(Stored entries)
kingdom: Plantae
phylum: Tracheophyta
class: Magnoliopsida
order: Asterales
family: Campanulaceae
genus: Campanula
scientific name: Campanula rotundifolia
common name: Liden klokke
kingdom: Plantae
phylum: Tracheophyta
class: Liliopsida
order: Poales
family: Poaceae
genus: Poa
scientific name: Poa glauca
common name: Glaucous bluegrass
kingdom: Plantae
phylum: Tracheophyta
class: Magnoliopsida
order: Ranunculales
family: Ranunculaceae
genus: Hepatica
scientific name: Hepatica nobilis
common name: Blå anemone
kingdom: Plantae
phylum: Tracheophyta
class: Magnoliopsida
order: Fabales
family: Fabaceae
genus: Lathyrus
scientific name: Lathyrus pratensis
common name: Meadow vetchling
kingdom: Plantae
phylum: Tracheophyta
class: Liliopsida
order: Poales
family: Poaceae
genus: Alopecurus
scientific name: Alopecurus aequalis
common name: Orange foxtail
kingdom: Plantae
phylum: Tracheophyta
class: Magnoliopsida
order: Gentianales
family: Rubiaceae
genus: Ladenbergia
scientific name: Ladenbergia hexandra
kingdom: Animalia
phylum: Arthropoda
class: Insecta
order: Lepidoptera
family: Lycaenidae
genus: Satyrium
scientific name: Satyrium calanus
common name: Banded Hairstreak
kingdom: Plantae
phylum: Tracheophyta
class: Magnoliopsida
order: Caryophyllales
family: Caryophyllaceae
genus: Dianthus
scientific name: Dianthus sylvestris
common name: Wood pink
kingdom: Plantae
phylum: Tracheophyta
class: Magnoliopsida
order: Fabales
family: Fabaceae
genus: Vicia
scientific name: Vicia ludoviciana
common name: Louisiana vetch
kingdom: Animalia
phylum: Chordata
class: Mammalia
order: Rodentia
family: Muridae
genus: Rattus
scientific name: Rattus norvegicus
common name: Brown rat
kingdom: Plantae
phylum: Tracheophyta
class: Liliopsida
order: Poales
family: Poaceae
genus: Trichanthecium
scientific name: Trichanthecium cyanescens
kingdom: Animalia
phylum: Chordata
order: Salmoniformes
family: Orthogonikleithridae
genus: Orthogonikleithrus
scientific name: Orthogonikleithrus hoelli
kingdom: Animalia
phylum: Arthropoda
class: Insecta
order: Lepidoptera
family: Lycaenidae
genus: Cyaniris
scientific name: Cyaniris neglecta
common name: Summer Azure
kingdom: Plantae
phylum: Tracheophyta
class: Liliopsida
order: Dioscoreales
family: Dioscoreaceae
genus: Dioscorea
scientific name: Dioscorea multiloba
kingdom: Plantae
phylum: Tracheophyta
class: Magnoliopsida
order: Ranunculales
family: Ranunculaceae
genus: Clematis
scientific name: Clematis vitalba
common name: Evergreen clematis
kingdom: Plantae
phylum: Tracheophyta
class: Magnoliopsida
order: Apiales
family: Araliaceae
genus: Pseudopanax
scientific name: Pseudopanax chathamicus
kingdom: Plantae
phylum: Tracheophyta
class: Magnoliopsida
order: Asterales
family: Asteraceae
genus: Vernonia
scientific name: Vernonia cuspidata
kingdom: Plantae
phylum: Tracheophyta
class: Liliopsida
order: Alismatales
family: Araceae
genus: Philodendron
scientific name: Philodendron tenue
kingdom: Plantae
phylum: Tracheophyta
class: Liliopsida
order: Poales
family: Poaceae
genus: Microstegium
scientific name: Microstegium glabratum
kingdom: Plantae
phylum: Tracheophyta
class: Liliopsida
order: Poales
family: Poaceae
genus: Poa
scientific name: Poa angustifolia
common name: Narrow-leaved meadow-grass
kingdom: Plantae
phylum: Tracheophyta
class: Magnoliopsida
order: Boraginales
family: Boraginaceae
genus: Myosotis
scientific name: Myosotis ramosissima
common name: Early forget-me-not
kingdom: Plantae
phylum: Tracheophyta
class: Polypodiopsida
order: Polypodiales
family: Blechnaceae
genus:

Goal of the exercise:
Repeat every line of all the items above word for word, from first to last.

Solved exercise:
kingdom: Plantae
phylum: Tracheophyta
class: Magnoliopsida
order: Asterales
family: Campanulaceae
genus: Campanula
scientific name: Campanula rotundifolia
common name: Liden klokke
kingdom: Plantae
phylum: Tracheophyta
class: Liliopsida
order: Poales
family: Poaceae
genus: Poa
scientific name: Poa glauca
common name: Glaucous bluegrass
kingdom: Plantae
phylum: Tracheophyta
class: Magnoliopsida
order: Ranunculales
family: Ranunculaceae
genus: Hepatica
scientific name: Hepatica nobilis
common name: Blå anemone
kingdom: Plantae
phylum: Tracheophyta
class: Magnoliopsida
order: Fabales
family: Fabaceae
genus: Lathyrus
scientific name: Lathyrus pratensis
common name: Meadow vetchling
kingdom: Plantae
phylum: Tracheophyta
class: Liliopsida
order: Poales
family: Poaceae
genus: Alopecurus
scientific name: Alopecurus aequalis
common name: Orange foxtail
kingdom: Plantae
phylum: Tracheophyta
class: Magnoliopsida
order: Gentianales
family: Rubiaceae
genus: Ladenbergia
scientific name: Ladenbergia hexandra
kingdom: Animalia
phylum: Arthropoda
class: Insecta
order: Lepidoptera
family: Lycaenidae
genus: Satyrium
scientific name: Satyrium calanus
common name: Banded Hairstreak
kingdom: Plantae
phylum: Tracheophyta
class: Magnoliopsida
order: Caryophyllales
family: Caryophyllaceae
genus: Dianthus
scientific name: Dianthus sylvestris
common name: Wood pink
kingdom: Plantae
phylum: Tracheophyta
class: Magnoliopsida
order: Fabales
family: Fabaceae
genus: Vicia
scientific name: Vicia ludoviciana
common name: Louisiana vetch
kingdom: Animalia
phylum: Chordata
class: Mammalia
order: Rodentia
family: Muridae
genus: Rattus
scientific name: Rattus norvegicus
common name: Brown rat
kingdom: Plantae
phylum: Tracheophyta
class: Liliopsida
order: Poales
family: Poaceae
genus: Trichanthecium
scientific name: Trichanthecium cyanescens
kingdom: Animalia
phylum: Chordata
order: Salmoniformes
family: Orthogonikleithridae
genus: Orthogonikleithrus
scientific name: Orthogonikleithrus hoelli
kingdom: Animalia
phylum: Arthropoda
class: Insecta
order: Lepidoptera
family: Lycaenidae
genus: Cyaniris
scientific name: Cyaniris neglecta
common name: Summer Azure
kingdom: Plantae
phylum: Tracheophyta
class: Liliopsida
order: Dioscoreales
family: Dioscoreaceae
genus: Dioscorea
scientific name: Dioscorea multiloba
kingdom: Plantae
phylum: Tracheophyta
class: Magnoliopsida
order: Ranunculales
family: Ranunculaceae
genus: Clematis
scientific name: Clematis vitalba
common name: Evergreen clematis
kingdom: Plantae
phylum: Tracheophyta
class: Magnoliopsida
order: Apiales
family: Araliaceae
genus: Pseudopanax
scientific name: Pseudopanax chathamicus
kingdom: Plantae
phylum: Tracheophyta
class: Magnoliopsida
order: Asterales
family: Asteraceae
genus: Vernonia
scientific name: Vernonia cuspidata
kingdom: Plantae
phylum: Tracheophyta
class: Liliopsida
order: Alismatales
family: Araceae
genus: Philodendron
scientific name: Philodendron tenue
kingdom: Plantae
phylum: Tracheophyta
class: Liliopsida
order: Poales
family: Poaceae
genus: Microstegium
scientific name: Microstegium glabratum
kingdom: Plantae
phylum: Tracheophyta
class: Liliopsida
order: Poales
family: Poaceae
genus: Poa
scientific name: Poa angustifolia
common name: Narrow-leaved meadow-grass
kingdom: Plantae
phylum: Tracheophyta
class: Magnoliopsida
order: Boraginales
family: Boraginaceae
genus: Myosotis
scientific name: Myosotis ramosissima
common name: Early forget-me-not
kingdom: Plantae
phylum: Tracheophyta
class: Polypodiopsida
order: Polypodiales
family: Blechnaceae
genus:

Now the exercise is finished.